Joey Hernandez has been an avid lowrider enthusiast since his days of being a teenager in the concrete breeding ground of custom car culture; East Los Angeles. Growing up near the legendary intersection of Downey Road and Whittier Boulevard, Joey remembers gasping in awe when he first laid his eyes on these one-of-a-kind, custom lowriders cruising up and down Whittier Boulevard every weekend.
As an eager and impressionable youth, catching such up close views of these cruisers on his own simply wasn't enough for Joey. He also had the privilege of going to car shows with his brother-in-law Jesse, and Jesse's car club Techniques, which made it very easy for Joey to get bitten by the lowriding bug. As a teenager, Joey joined Techniques Car Club Los Angeles and bought his first car, a 1972 Impala, from a fellow club member. Life's responsibilities gradually took him from a boy to a man. Joey got married and became the proud father of a beautiful daughter, Erica. However, even though family was his first priority, his passion for lowriding could not be denied.
Happy with his family life, he continued his obsession, building different cars and even a mini truck, to represent the car club and express his hard work and love of the lowriding culture. In September 2007, at the Techniques 35th anniversary party, tragedy struck Joey and his family when his 1983 Grand Prix caught fire and burned to the ground. The setback did not stop Joey, in fact it did the opposite; it pushed him to take a new car to the next level. Joey pressed on, eventually finding the suitable replacement for the Grand Prix in San Diego, CA. Fate found Joey staring at an impeccable 1979 Lincoln Continental Mark V, with a purchase price of only $1200. He immediately seized the opportunity and purchased the drivable and perfectly kept classic from its original owner.
The car was disassembled, and the first order of business was a color change from the factory blue paint.
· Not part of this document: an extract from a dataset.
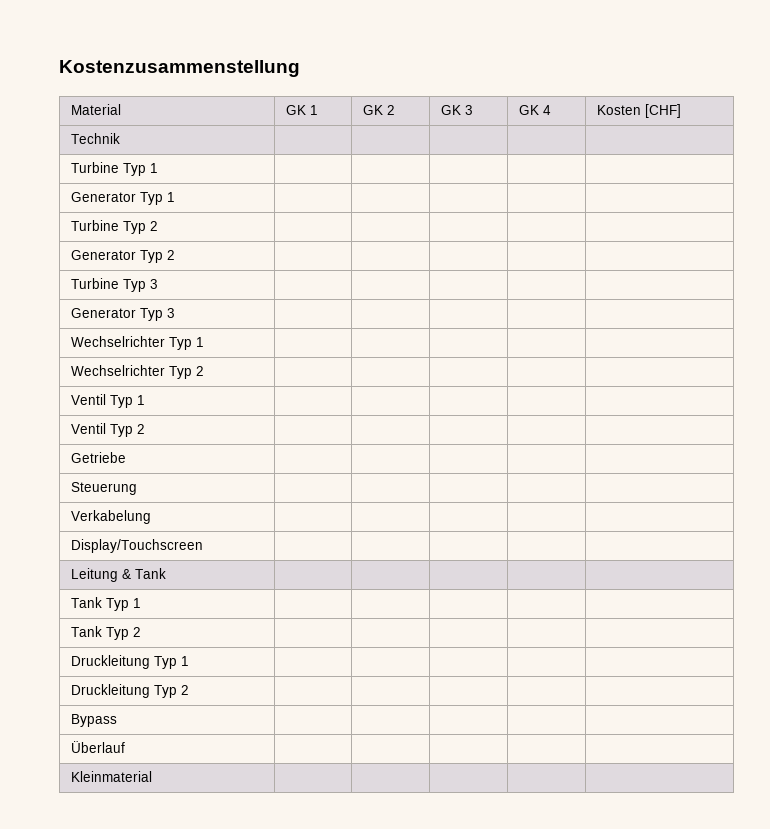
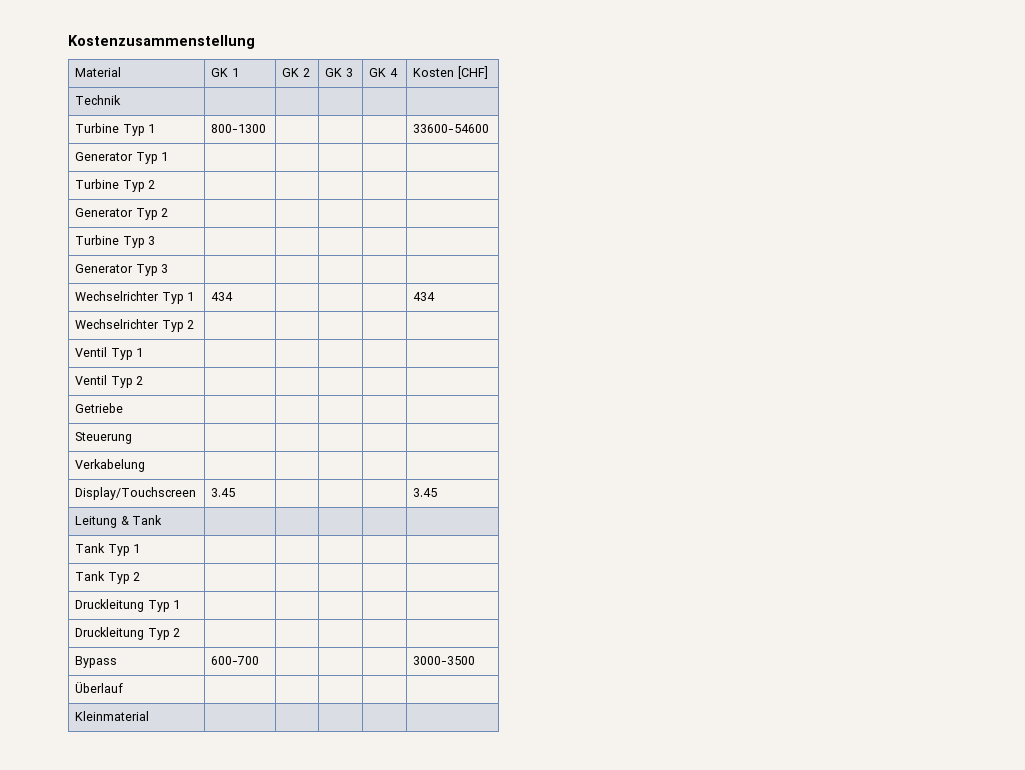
(158, 168) | | | | -> [211,124,267,133] [413,124,490,133] 800-1300 | | | | 33600-54600
(204, 342) | | | | -> [211,292,234,301] [413,292,436,301] 434 | | | | 434
(203, 546) | | | | -> [211,488,236,497] [413,488,438,497] 3.45 | | | | 3.45
(117, 720) | | | | -> [211,656,260,665] [413,656,476,665] 600-700 | | | | 3000-3500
The Lincoln was sprayed a black pearl with red flake to continue with the same color scheme as the Grand Prix. During the build of the Continental, tragedy would once again strike the Hernandez family, this time in the form of something much worse. Joey's beloved wife Socorro passed away from a stroke just two days after Christmas, on December 27th, 2007. She was just 46 years old. As a tribute to Socorro, a heartbroken Joey and his daughter Erica decided to continue on with the build of the Continental and use Socorro's favorite colors, black and red, as the symbolic inspiration of her memory throughout the car. After All in One & Munoz Auto Service finished the body work, the car was sent to Speedy in East LA so he could take care of the chrome, the customized Techniques blinkers, interior panels and LED accent lights. Speedy finished off the one-off pieces with a Techniques trunk emblem to replace the Continental emblem, giving a little personal flair and a sense of pride to Joey's classic.
Once the exterior was complete, Joey took the Continental over to Anthony at Top Stitch to freshen up the interior with leather and suede in black and red. Joey & Anthony also added just the right amount of wood grain accents to the interior, giving the car an elegant maturity. Joey's brother, Robert, handled the audio portion of the interior with Pioneer components. The hydraulic set up was the next order of business for the Mark V. Under the expert guidance of Angel Duarte, Joey installed one whammy pump, 6 batteries, 4 switches, and 6 solenoids in the Continental's trunk. The trunk was then finished off with the same materials and color scheme used through out the car. The engine and suspension was also outfitted with plenty of chrome and paint accents to keep the car show judges busy. To cap off the exterior attitude of this beauty, the finishing piece was added to the adjusted suspension in the form of 14"100-spoke wheels with red accents.